▶ _What this task involves_
Continue the news report on the LCD price-fixing fines from where it stops.

The European Commission yesterday imposed 649 million euros (US$860 million) in fines on four Taiwanese and one South Korean maker of LCD flat screens for running a price-fixing cartel.
Taiwan’s AU Optronics Corp (友達光電), Chimei Innolux Corp (奇美電子), Chunghwa Picture Tubes Ltd (中華映管) and HannStar Display Corp (瀚宇彩晶) were hit with fines along with South Korean firm LG Display Co.
South Korea’s Samsung Electronics Co was also accused of being a part of the cartel, but avoided a fine for being the first to provide information on the alleged scheme.
Europe’s competition watchdog accused the firms of running a cartel between October 2001 and February 2006 that fixed prices, harming European buyers of televisions and computers equipped with the LCD component.
The companies held monthly meetings to agree on price ranges and minimum prices and trade information on future production planning, capacity utilization, pricing and other commercial conditions, the commission said.
Company officials met 60 times, mainly in hotels in Taiwan, for what they dubbed “the Crystal meetings,” the regulator said.

▶ _Provided data_
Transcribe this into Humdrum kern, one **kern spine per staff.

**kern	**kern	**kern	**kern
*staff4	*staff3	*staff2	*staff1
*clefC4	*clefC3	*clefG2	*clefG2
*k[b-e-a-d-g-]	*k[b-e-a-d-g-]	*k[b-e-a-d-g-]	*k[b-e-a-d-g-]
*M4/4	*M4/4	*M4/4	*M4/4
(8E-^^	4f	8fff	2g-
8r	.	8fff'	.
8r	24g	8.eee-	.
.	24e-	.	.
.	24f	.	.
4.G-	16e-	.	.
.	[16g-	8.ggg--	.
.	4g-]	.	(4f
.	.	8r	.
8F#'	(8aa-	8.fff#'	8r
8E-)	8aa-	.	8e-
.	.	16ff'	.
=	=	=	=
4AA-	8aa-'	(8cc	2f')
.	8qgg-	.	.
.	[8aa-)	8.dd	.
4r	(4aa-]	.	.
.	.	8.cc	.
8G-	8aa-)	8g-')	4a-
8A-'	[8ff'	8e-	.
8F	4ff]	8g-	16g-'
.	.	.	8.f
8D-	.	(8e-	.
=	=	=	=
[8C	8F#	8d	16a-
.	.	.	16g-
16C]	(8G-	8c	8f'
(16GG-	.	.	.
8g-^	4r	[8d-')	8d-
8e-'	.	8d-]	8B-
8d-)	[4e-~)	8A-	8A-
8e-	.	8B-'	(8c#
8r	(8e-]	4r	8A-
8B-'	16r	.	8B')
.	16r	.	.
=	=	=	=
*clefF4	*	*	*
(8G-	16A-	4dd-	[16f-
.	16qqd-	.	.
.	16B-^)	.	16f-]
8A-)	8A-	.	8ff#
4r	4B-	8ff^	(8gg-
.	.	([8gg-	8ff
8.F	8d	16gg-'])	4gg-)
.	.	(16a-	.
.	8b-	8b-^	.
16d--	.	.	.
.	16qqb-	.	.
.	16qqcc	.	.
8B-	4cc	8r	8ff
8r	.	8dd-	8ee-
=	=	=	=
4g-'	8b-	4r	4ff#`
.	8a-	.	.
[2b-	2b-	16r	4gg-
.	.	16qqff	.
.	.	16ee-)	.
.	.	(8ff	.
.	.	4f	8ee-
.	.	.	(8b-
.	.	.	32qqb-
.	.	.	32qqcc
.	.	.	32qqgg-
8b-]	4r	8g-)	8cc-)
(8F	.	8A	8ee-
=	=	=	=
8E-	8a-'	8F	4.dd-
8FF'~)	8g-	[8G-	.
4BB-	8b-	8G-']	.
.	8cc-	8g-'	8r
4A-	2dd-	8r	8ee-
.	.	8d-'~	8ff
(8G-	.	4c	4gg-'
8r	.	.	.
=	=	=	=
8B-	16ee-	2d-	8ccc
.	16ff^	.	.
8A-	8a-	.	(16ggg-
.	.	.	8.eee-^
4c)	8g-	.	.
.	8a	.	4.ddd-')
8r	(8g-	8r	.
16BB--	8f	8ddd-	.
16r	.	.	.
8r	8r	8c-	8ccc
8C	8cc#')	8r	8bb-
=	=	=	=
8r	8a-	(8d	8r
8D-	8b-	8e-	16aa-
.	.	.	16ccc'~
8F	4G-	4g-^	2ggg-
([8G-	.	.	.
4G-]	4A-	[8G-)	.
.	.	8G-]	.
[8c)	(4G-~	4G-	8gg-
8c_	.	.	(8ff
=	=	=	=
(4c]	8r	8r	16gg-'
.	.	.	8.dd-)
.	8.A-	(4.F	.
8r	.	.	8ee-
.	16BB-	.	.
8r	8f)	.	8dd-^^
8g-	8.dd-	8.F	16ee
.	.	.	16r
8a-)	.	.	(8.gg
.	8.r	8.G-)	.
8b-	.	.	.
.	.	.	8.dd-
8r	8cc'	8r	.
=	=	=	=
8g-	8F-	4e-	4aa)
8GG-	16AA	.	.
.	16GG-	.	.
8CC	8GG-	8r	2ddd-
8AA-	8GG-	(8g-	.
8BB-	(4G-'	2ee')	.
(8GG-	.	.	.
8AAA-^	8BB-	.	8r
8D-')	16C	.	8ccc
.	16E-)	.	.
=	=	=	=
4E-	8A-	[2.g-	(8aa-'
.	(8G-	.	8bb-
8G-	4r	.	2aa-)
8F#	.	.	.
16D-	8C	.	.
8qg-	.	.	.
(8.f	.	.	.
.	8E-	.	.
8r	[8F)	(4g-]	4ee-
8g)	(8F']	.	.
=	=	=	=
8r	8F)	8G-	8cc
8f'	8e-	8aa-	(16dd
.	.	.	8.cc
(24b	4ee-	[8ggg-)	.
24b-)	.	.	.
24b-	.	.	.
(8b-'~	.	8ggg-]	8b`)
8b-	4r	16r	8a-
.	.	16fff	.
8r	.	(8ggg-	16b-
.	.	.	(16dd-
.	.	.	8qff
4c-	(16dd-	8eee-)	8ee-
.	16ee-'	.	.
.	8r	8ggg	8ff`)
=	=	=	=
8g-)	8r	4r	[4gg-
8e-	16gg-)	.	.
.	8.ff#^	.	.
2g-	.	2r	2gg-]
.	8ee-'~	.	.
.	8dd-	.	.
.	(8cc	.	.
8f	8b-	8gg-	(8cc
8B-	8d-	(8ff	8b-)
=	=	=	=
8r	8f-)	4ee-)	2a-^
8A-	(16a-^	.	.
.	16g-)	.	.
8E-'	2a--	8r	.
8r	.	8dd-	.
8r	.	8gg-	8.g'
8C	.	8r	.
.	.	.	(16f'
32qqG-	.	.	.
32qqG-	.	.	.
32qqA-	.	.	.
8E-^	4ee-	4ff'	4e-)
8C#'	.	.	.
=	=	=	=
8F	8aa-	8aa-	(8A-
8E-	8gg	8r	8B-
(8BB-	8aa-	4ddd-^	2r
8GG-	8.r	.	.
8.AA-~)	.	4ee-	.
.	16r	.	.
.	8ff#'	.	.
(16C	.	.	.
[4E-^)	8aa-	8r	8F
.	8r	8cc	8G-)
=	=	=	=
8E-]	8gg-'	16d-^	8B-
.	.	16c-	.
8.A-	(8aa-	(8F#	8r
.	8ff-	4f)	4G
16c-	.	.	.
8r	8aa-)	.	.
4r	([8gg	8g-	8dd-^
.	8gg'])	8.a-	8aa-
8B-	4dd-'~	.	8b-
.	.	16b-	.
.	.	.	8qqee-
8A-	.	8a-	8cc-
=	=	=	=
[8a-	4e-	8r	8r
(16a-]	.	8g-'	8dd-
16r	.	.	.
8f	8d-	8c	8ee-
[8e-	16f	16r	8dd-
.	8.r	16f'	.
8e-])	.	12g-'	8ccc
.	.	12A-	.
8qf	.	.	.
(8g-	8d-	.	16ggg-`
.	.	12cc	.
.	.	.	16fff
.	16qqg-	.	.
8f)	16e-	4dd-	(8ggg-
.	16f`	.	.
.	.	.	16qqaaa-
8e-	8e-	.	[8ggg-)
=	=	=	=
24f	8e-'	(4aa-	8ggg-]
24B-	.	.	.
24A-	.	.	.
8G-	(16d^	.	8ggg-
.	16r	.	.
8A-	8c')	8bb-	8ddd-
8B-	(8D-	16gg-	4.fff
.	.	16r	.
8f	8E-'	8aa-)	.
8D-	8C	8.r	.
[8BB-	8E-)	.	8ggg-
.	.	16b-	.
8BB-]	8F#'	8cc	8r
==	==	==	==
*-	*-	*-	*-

▶ _Expected answer_
The investigation found that the companies knew they were breaking competition rules and took steps to conceal their meetings.
The commission cited a document urging everybody “to take care of security [and] confidentiality matters and to limit written communication.”
Chimei Innolux received the largest fine, 300 million euros, followed by 215 million euros for LG Display.
AU Optronics was fined 116.8 million euros, followed by 9 -million euros for Chunghwa Picture Tubes and 8.1 million euros for HannStar Display.
“Foreign companies, like European ones, need to understand that if they want to do business in Europe they must play fair,” European Commissioner for Competition Joaquin Almunia said in a statement.
“The companies concerned knew they were breaking competition rules and took steps to conceal their illegal behaviour,” he said.
Earlier yesterday in Taipei, the Ministry of Economic Affairs (MOEA) expressed concerns over potential fines the European Commission could slap on several Taiwanese LCD makers for alleged price fixing and said the government would provide any assistance necessary.
Industrial Development Bureau Director-General Woody Duh (杜紫軍) said as long as the accused companies needed assistance when facing disciplinary action, the government would do its best to help them.
Duh said the ministry has contacted the four local companies and offered its help based on the decision laid down by the European Commission.
“The damage is higher than we thought,” Chimei Innolux spokesman Eddie Chen (陳彥松) told the Taipei Times by telephone last night.
The company will book the payment in its fourth-quarter financial statement after receiving the formal ruling, Chen said.